─── Recorded information ───
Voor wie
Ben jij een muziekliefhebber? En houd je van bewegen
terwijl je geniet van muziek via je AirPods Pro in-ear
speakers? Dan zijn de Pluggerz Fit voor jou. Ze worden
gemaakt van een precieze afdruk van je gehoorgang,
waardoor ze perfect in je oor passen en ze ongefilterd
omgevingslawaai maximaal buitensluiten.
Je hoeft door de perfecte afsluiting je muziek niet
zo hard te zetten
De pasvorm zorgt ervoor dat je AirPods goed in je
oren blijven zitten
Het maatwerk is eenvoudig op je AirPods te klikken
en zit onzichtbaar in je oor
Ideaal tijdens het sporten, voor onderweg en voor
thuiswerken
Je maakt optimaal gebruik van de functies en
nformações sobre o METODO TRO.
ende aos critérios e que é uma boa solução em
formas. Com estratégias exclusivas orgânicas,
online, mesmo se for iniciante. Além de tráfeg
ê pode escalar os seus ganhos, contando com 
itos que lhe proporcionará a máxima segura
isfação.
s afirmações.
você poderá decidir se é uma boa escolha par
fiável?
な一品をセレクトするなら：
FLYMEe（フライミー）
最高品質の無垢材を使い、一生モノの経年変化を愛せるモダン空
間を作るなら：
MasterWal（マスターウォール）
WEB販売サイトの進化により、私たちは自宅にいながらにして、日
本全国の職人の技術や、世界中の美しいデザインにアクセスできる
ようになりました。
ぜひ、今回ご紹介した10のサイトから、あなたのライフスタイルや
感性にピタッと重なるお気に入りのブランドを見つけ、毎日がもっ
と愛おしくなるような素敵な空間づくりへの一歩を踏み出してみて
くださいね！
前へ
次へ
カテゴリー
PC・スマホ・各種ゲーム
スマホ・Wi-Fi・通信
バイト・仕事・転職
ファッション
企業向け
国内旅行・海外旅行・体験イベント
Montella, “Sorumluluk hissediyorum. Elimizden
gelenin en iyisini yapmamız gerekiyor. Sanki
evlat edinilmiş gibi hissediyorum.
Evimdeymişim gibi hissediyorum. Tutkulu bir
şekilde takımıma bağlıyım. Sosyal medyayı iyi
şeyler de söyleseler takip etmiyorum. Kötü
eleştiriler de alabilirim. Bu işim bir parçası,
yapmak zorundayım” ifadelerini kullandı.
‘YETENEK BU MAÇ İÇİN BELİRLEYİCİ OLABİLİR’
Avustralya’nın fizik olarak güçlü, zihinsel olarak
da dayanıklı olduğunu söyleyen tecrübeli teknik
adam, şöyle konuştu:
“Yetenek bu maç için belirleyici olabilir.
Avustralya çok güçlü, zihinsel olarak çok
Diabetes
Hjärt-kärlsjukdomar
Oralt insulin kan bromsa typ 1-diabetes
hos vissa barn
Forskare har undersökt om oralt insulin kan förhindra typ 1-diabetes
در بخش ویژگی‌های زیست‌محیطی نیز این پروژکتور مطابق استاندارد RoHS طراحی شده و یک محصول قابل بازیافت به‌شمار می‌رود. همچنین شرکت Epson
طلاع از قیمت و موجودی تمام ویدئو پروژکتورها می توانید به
───
Set down exactly the line that holds "と愛おしくなるような素敵な空間づくりへの一歩を踏み出してみて" and all lines after it to the end of the data.

- [Written reply]:
と愛おしくなるような素敵な空間づくりへの一歩を踏み出してみて
くださいね！
前へ
次へ
カテゴリー
PC・スマホ・各種ゲーム
スマホ・Wi-Fi・通信
バイト・仕事・転職
ファッション
企業向け
国内旅行・海外旅行・体験イベント
Montella, “Sorumluluk hissediyorum. Elimizden
gelenin en iyisini yapmamız gerekiyor. Sanki
evlat edinilmiş gibi hissediyorum.
Evimdeymişim gibi hissediyorum. Tutkulu bir
şekilde takımıma bağlıyım. Sosyal medyayı iyi
şeyler de söyleseler takip etmiyorum. Kötü
eleştiriler de alabilirim. Bu işim bir parçası,
yapmak zorundayım” ifadelerini kullandı.
‘YETENEK BU MAÇ İÇİN BELİRLEYİCİ OLABİLİR’
Avustralya’nın fizik olarak güçlü, zihinsel olarak
da dayanıklı olduğunu söyleyen tecrübeli teknik
adam, şöyle konuştu:
“Yetenek bu maç için belirleyici olabilir.
Avustralya çok güçlü, zihinsel olarak çok
Diabetes
Hjärt-kärlsjukdomar
Oralt insulin kan bromsa typ 1-diabetes
hos vissa barn
Forskare har undersökt om oralt insulin kan förhindra typ 1-diabetes
در بخش ویژگی‌های زیست‌محیطی نیز این پروژکتور مطابق استاندارد RoHS طراحی شده و یک محصول قابل بازیافت به‌شمار می‌رود. همچنین شرکت Epson
طلاع از قیمت و موجودی تمام ویدئو پروژکتورها می توانید به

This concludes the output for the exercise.